Task material>
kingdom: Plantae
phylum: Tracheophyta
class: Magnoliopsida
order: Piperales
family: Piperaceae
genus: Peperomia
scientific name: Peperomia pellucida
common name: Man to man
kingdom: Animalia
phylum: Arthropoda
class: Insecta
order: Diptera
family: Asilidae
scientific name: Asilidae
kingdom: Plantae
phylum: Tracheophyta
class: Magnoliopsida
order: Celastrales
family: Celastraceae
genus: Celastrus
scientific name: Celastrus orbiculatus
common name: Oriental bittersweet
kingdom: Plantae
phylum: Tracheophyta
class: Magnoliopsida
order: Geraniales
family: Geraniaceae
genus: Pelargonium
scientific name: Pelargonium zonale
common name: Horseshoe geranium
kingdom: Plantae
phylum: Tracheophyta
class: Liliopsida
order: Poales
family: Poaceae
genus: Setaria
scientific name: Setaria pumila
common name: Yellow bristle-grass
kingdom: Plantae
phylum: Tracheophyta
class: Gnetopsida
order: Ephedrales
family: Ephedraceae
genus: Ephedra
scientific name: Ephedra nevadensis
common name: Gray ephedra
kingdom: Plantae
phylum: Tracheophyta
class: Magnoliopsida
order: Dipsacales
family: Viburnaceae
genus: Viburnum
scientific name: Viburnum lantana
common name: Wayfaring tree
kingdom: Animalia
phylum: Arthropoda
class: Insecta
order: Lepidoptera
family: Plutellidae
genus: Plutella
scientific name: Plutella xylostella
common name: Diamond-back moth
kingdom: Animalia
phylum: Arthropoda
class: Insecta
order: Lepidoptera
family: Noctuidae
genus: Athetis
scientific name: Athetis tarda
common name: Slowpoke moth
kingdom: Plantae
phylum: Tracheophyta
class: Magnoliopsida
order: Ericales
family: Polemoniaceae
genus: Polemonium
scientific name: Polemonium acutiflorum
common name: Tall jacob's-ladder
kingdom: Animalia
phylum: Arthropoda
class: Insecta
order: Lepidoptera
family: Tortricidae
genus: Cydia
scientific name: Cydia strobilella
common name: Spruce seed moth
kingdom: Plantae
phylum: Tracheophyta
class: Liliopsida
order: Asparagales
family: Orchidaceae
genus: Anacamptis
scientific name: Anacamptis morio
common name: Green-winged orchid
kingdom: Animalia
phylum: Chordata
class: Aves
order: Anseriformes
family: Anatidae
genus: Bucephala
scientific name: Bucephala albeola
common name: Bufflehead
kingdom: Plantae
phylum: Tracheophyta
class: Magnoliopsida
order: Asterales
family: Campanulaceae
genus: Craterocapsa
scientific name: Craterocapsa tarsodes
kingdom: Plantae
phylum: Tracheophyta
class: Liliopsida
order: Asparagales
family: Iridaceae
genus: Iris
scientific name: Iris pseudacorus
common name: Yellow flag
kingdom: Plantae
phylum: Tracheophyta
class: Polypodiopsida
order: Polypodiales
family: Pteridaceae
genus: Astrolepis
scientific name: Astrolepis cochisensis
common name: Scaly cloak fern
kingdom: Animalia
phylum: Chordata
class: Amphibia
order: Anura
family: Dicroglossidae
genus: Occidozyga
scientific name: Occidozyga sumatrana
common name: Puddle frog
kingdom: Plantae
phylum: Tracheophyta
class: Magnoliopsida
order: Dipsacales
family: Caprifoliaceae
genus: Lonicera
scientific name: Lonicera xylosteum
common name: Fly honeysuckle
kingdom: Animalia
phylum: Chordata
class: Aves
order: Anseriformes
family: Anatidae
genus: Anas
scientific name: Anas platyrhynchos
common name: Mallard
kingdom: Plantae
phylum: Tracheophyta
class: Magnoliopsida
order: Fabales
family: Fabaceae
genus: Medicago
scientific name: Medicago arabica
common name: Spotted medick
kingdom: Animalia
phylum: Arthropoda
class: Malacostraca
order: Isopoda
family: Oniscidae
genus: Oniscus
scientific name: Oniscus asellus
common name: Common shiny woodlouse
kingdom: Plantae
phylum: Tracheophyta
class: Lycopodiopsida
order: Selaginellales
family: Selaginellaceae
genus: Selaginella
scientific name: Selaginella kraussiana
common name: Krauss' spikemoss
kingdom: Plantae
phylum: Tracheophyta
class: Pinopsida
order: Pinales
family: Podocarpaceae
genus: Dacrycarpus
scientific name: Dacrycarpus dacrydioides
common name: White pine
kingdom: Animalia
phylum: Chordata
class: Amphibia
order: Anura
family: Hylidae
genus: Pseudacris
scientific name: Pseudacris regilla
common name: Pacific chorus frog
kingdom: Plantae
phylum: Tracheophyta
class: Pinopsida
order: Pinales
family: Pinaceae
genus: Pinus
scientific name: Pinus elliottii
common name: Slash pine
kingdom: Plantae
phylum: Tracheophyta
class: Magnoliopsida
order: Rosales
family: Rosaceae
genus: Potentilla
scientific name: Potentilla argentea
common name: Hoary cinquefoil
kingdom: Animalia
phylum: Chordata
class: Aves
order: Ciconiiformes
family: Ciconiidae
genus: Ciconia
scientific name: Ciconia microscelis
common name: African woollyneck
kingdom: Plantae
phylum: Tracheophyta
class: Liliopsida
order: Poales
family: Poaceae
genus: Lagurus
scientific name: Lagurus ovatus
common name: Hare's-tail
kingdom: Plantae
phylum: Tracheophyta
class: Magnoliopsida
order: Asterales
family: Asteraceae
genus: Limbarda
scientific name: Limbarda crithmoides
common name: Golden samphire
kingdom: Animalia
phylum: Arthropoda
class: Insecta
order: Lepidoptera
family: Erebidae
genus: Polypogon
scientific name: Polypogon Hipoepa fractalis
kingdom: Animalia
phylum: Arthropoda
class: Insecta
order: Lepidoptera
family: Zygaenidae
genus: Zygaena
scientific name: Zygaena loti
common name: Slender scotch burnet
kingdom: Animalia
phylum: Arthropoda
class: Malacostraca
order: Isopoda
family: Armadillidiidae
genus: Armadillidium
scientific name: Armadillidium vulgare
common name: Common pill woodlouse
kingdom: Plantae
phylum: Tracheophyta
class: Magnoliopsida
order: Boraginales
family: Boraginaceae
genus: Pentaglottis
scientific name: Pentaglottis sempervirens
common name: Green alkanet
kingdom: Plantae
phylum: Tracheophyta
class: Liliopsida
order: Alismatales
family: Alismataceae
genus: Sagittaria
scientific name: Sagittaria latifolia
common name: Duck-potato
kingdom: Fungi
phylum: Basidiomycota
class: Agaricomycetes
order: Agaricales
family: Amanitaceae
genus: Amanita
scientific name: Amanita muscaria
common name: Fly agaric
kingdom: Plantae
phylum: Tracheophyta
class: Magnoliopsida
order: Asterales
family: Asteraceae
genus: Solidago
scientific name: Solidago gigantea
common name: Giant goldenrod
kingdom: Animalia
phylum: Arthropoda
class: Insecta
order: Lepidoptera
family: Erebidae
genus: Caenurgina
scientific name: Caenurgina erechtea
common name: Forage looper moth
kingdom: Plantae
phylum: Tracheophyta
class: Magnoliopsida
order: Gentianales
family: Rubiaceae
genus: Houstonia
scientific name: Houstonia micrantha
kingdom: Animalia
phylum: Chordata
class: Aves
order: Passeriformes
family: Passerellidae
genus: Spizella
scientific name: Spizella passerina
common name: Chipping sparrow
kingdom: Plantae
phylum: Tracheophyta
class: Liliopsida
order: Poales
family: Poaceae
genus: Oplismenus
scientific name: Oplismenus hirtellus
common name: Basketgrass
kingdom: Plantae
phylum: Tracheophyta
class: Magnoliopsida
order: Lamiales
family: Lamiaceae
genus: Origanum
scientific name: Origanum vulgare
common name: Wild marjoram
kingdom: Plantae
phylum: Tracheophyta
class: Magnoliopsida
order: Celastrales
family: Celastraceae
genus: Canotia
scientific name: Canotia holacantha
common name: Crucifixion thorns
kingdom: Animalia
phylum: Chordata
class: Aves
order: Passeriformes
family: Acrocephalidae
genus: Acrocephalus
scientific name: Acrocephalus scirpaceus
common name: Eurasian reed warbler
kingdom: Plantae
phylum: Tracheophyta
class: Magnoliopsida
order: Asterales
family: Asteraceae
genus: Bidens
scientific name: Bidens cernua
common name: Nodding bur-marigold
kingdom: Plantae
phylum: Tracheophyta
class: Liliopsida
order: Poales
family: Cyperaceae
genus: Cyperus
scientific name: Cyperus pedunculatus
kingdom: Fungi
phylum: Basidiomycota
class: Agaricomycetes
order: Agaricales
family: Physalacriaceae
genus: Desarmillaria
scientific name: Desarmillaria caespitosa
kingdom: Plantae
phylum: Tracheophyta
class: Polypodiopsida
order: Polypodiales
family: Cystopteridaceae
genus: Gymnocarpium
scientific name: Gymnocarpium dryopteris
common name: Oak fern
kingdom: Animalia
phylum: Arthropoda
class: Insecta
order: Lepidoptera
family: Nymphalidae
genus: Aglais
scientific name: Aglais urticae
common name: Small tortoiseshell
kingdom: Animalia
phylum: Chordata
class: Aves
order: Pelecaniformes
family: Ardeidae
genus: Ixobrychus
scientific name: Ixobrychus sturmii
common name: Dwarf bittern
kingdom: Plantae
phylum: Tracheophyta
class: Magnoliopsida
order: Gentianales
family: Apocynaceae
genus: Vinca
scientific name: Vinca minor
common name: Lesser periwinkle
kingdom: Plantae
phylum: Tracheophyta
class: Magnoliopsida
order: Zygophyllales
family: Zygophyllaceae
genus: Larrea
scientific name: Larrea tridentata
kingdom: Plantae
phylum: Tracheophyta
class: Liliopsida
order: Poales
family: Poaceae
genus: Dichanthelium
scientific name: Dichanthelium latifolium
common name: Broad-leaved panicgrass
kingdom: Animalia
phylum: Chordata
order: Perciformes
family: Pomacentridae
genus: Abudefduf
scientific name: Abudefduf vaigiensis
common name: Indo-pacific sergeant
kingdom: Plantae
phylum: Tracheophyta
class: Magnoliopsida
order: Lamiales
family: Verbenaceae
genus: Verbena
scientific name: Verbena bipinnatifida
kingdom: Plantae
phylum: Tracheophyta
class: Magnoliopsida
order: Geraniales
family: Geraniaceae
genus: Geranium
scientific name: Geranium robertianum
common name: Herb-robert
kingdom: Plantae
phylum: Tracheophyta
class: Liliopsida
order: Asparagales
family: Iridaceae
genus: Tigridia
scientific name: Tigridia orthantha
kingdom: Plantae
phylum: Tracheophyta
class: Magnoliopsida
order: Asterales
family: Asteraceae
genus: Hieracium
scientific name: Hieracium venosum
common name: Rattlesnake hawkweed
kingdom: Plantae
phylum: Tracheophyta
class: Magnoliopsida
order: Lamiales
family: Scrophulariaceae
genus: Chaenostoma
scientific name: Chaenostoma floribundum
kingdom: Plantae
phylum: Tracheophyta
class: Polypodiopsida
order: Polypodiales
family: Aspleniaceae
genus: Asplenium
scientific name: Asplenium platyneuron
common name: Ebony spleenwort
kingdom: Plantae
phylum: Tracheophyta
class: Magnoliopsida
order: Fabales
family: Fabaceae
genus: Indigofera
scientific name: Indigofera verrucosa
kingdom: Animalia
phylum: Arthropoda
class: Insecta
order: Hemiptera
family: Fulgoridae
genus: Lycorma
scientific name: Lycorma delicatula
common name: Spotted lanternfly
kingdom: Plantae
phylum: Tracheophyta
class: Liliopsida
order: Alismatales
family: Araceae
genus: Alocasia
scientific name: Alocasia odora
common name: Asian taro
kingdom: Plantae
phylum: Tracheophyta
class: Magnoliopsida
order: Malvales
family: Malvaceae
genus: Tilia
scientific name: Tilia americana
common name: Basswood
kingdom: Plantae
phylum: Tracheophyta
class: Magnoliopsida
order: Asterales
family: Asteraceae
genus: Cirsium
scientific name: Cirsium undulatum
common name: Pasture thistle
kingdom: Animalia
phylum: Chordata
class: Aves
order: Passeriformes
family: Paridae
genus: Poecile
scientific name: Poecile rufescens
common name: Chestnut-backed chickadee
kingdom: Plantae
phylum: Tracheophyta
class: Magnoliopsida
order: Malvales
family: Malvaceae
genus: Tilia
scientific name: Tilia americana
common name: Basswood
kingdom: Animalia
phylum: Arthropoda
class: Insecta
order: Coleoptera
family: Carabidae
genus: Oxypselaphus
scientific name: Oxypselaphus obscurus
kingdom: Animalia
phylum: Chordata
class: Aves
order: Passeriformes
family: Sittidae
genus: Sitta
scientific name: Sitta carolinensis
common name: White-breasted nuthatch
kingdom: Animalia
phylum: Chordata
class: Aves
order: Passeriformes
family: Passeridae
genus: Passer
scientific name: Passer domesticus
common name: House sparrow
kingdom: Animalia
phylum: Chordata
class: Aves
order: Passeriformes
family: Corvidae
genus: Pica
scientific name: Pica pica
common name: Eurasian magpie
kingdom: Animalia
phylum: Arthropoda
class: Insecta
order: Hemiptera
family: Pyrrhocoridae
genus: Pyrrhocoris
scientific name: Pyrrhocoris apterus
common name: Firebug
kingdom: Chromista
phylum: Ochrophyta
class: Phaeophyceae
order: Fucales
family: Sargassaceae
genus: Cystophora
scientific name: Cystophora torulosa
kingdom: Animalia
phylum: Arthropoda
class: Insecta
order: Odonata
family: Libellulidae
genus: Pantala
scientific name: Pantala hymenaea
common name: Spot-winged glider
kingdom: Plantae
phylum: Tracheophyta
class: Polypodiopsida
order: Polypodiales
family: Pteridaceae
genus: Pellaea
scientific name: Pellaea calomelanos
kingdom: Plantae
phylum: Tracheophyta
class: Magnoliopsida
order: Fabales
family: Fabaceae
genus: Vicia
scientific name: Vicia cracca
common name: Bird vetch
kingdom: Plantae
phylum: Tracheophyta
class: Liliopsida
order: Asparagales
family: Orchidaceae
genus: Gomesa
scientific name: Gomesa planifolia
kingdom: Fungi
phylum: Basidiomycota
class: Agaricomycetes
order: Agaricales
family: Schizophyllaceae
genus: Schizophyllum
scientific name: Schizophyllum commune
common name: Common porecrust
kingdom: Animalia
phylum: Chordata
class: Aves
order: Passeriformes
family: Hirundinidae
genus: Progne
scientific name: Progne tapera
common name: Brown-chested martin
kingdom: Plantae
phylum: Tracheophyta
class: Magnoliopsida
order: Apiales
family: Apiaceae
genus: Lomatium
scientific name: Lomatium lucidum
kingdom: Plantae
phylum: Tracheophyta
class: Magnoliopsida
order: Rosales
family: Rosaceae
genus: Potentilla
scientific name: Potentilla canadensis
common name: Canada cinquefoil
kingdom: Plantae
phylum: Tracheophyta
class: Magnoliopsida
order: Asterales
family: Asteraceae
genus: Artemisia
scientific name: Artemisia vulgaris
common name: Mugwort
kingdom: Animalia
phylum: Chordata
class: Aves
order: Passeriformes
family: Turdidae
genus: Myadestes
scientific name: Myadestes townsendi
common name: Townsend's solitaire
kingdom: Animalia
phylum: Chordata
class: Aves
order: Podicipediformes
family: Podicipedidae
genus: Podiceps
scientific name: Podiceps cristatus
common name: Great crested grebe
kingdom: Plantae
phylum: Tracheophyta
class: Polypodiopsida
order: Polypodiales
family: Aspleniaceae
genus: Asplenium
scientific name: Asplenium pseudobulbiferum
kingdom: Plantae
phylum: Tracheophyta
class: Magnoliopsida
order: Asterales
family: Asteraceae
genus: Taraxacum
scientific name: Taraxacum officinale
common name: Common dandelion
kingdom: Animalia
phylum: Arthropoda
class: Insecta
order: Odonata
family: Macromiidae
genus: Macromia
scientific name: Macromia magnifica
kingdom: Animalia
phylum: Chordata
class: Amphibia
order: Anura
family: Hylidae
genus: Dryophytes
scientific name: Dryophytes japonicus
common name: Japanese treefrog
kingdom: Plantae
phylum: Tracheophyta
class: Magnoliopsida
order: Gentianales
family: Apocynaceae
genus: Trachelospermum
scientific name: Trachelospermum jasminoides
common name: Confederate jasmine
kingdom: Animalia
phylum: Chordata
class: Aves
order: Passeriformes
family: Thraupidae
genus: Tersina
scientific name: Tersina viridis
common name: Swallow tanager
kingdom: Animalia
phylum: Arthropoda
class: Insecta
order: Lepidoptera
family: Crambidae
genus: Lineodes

Do this> Can you rewrite the records from the start through the line with "genus: Celastrus", swapping "common name" for "vernacular name" and leaving everything else as it is?

Output for this exercise>
kingdom: Plantae
phylum: Tracheophyta
class: Magnoliopsida
order: Piperales
family: Piperaceae
genus: Peperomia
scientific name: Peperomia pellucida
vernacular name: Man to man
kingdom: Animalia
phylum: Arthropoda
class: Insecta
order: Diptera
family: Asilidae
scientific name: Asilidae
kingdom: Plantae
phylum: Tracheophyta
class: Magnoliopsida
order: Celastrales
family: Celastraceae
genus: Celastrus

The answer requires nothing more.